If using streusel or other crumb toppings, sprinkle about 2 tablespoons over top or until covered.
If using pie dough; cut into circles using lid or circle cutter and place dough over jar, using a fork to seal edges of dough to jar. Cut a slit on top and sprinkle with sugar.
(Tip: When using pie dough you may want to fill your jars with filling almost all the way to the top so the pie dough will stick to the filling.)
Bake jars in the baking pan for about 15-20 minutes or until the filling is bubbly and topping is lightly golden brown.
Jars can be stored/ served at room temperature. Can be made 2 days ahead.
Wicked Cool Ice Cream Sandwiches
· Homemade or build your own ice cream sandwiches can be made with any type of cookie or ice cream…possibilities are endless!!
· Be expressive and dip your cookie tops in chocolate then add sprinkles, than add Oreo cookie crumbles ect.
Here are some cookie ice cream combinations:
Cookie Ice Cream
Chocolate Chip Vanilla
Peanut Butter Chocolate
Oatmeal Butter Pecan
Sugar Fruit Sorbet
Chocolate Wafer Mint Chip
Graham Cookies Marshmallow
Any store bought or homemade cookies could be filled and frozen ahead of time or set out unfilled with ice cream and your guests can decide what combinations they'd like to make. Think about using local Ice cream Guru Scott at Treat Dreams in Ferndale and you will be scooping flavors like; Mexican chocolate, honey lavender, basil tangerine, bourbon pecan tequila mango and more!
Here are a couple of our favorite cookie recipes:
Banana Walnut Chocolate Chunk Cookies Makes about 20 cookies
2 cup All-Purpose Flour 1 cup Whole Wheat Flour (or just substitute all purpose flour if unavailable) 2 teaspoon Salt 1 teaspoon Baking Soda 3 sticks or 12 oz Butter 1 cup Sugar 1 cup Brown Sugar 2 Eggs 1 T Vanilla 1 c Banana (about 4-5 med sized bananas) mashed 2 c Rolled Oats 12 oz Chocolate Chips or Chunks 1 c Walnuts, toasted and chopped
Preheat oven to 375 degrees.
Whisk together dry ingredients.

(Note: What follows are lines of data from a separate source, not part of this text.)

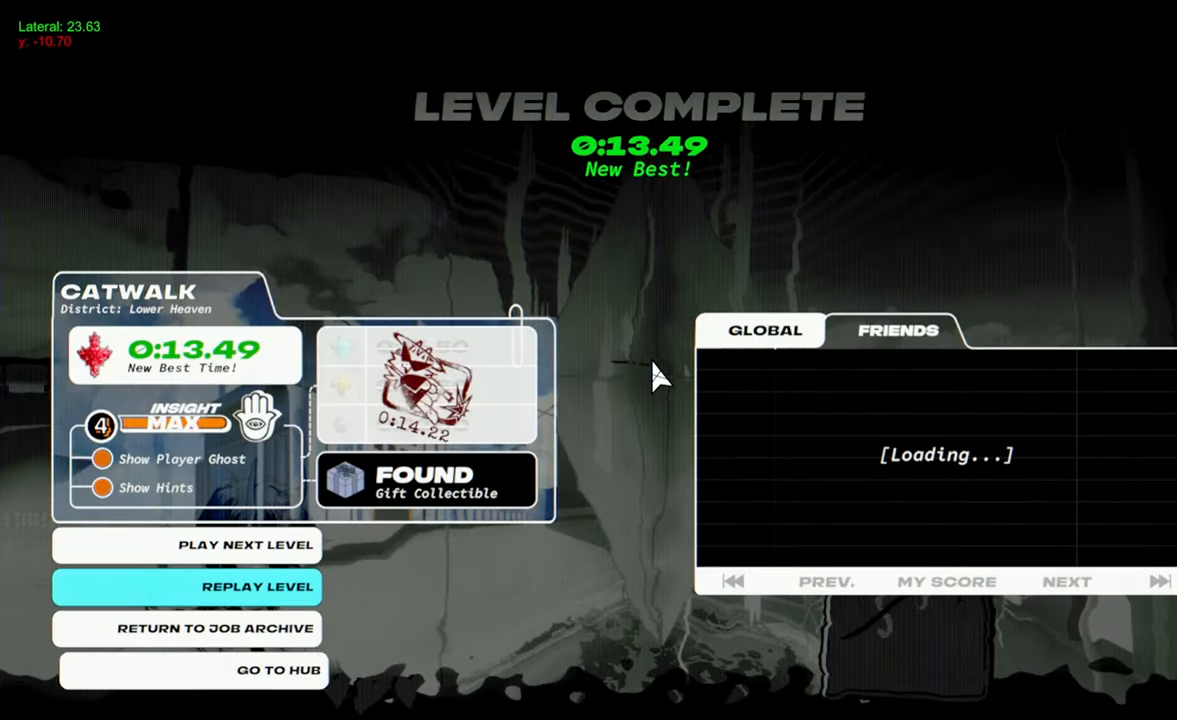
Gameplay with keyboard and mouse; each line is a JSON object with the keys and mouse buttons held at the frame after it. "events" lists presses ("down") and releases ("up") of "a", "d", "q", "s", "space", "w", "mouse_left", "mouse_wheel" and "mouse_right" between this image and that frame as [ms after this image, input, new state], when the widget could be followed in between. "mouse_left", "mouse_wheel", "mouse_right" = the "left", "wheel", "right" buttons of the "mouse" list. No other keys are recorded. "wheel" means that the mouse wheel is clicked or scrolled. Mouse movement is not recorded.
{"keys": [], "mouse": [], "events": []}
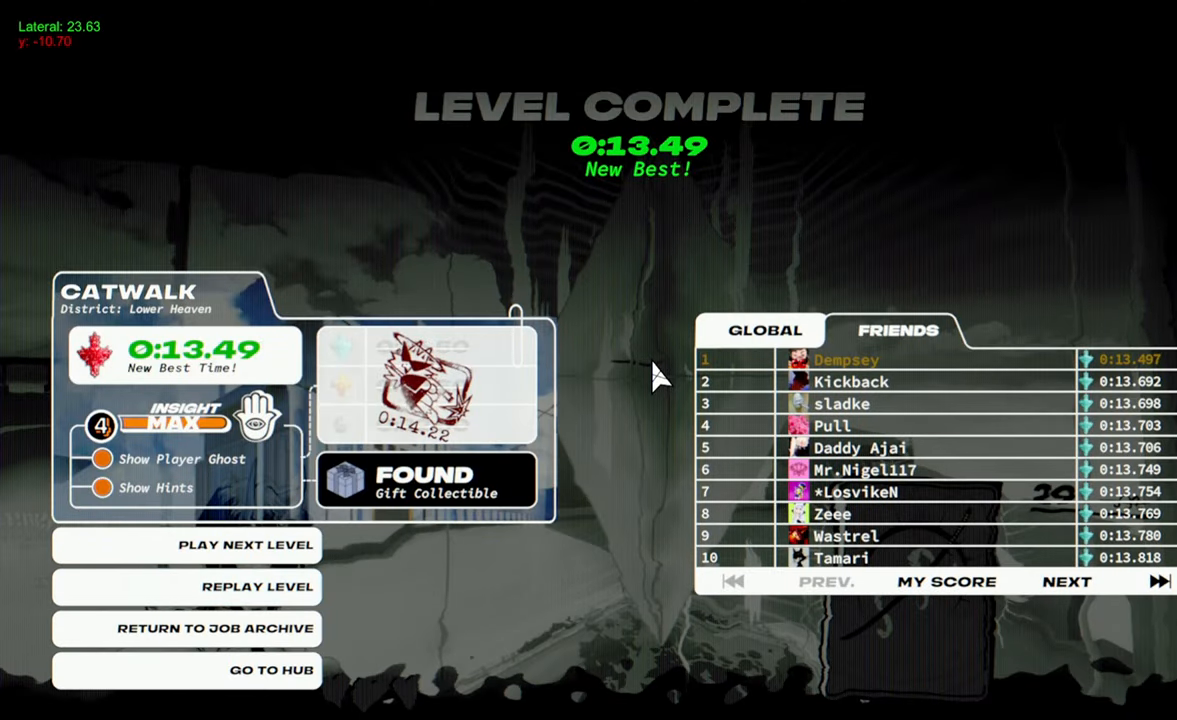
{"keys": [], "mouse": [], "events": []}
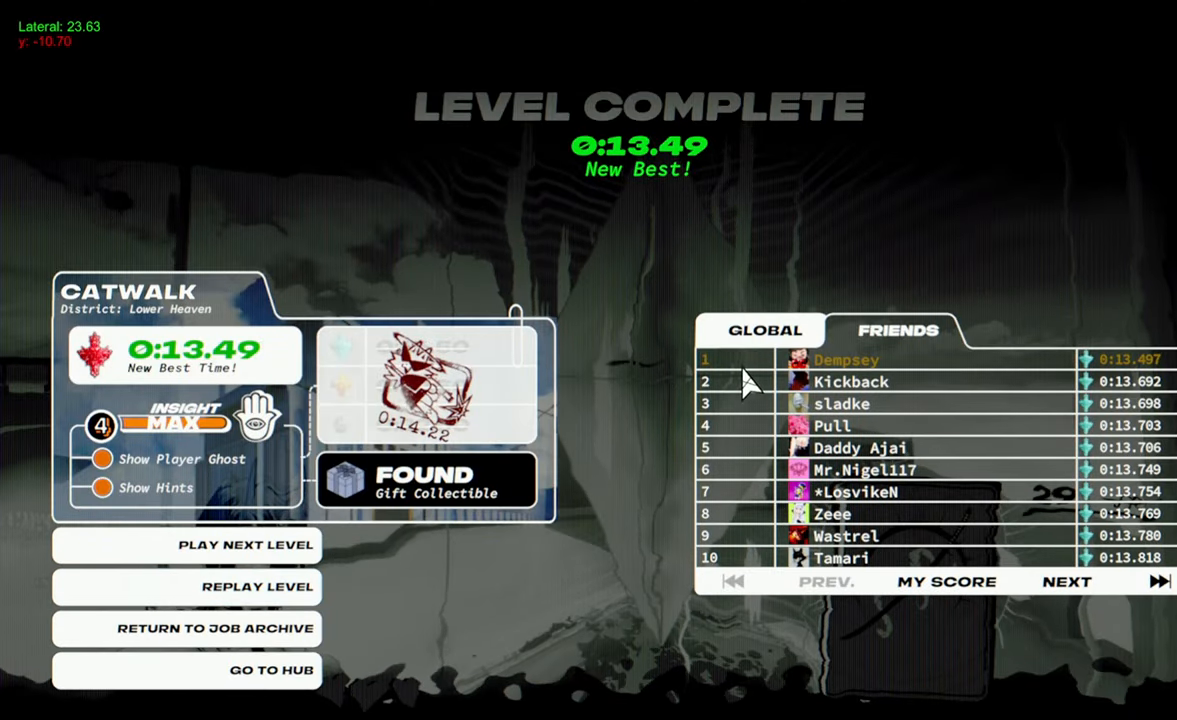
{"keys": [], "mouse": [], "events": []}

Cream butter and sugars together until light and fluffy.
Mix in egg, vanilla, then banana. Scrape down bowl and add oats then dry mixed ingredients. Mix in chocolate and nuts until combined. Scoop with heaping tablespoon or cookie scoop and bake for about 12-15 minutes or until crisp around edges and set in center. Cool on wire rack.
Note: Great with butterscotch ice cream!!

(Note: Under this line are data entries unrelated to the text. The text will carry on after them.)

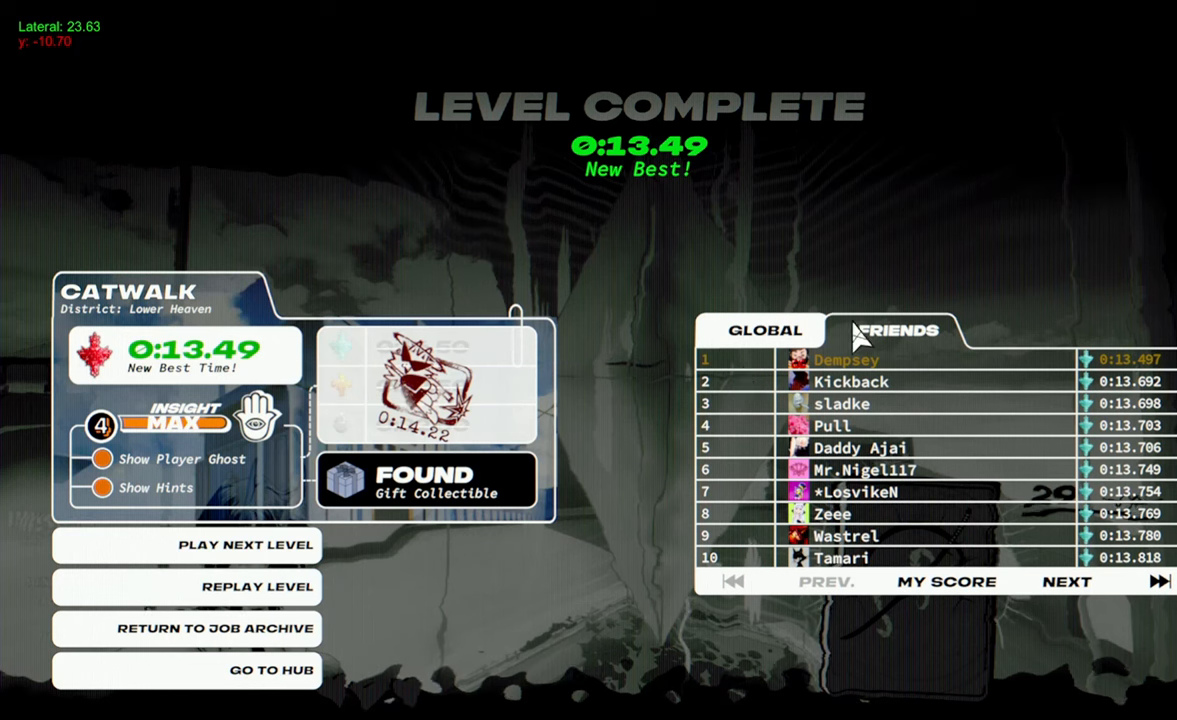
{"keys": [], "mouse": [], "events": []}
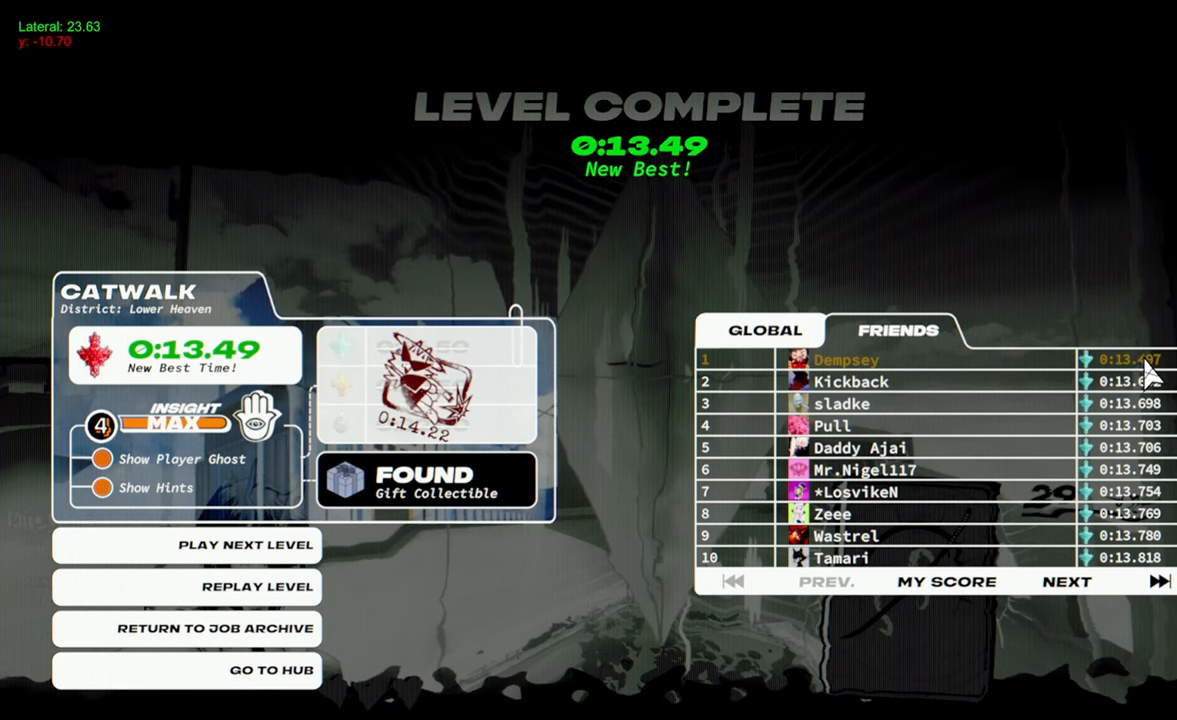
{"keys": [], "mouse": [], "events": []}
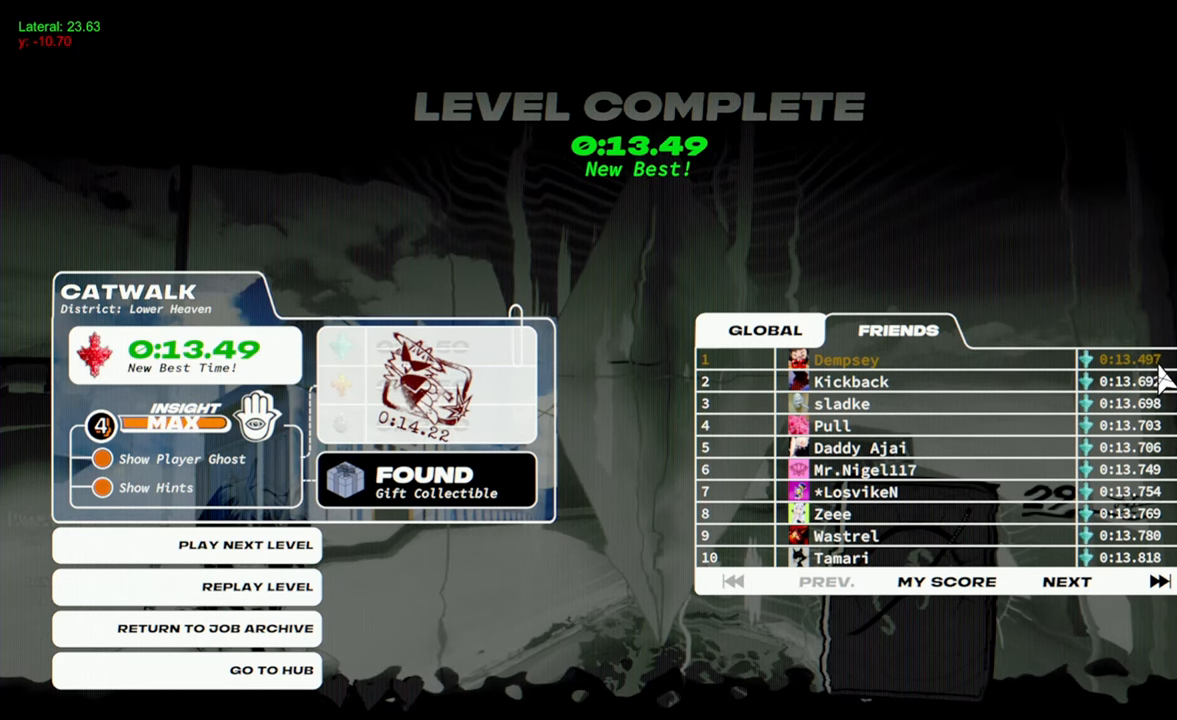
{"keys": [], "mouse": [], "events": []}
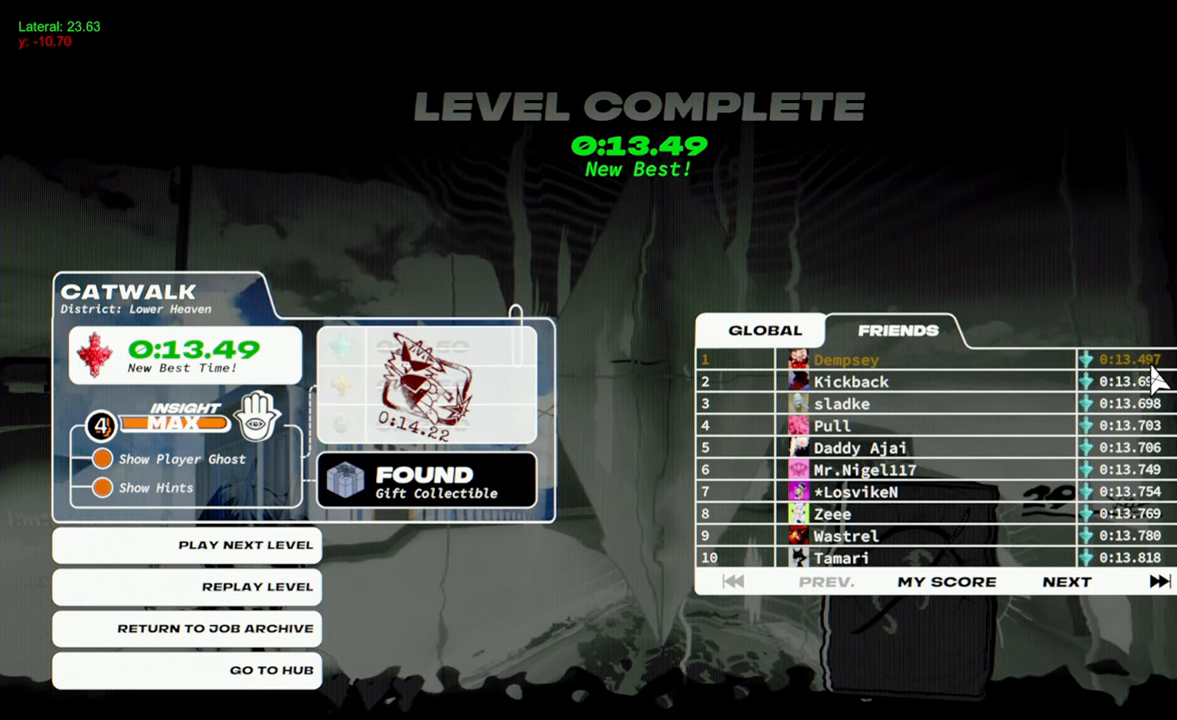
{"keys": [], "mouse": [], "events": []}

Chocolate Malt Cookies Makes about 30 cookies
2 sticks Butter (room temp) 1 ¾ cup Sugar 1 egg 2 teaspoon Vanilla Extract 1/4 cup Sour Cream 3 T Water (warm) 2 cup Flour ½ cup Cocoa Powder ¼ cup Malted Milk Powder 1 teaspoon Baking Soda ½ teaspoon Salt
Preheat oven to 350 degrees. Beat together butter and sugar in a mixer with a paddle. Mix together the egg, vanilla, sour cream, and water, and add to above. Whisk together the dry ingredients and slowly add to mixer scraping down as necessary. Scoop with heaping tablespoon or cookie scoop and bake for about 12-15 minutes or until set. These cookies may look slightly underdone when taken out of the oven, once cooled it will be soft and chewy.
Note: Great with chocolate, french vanilla or if you're lucky enough to find; malt ice cream!!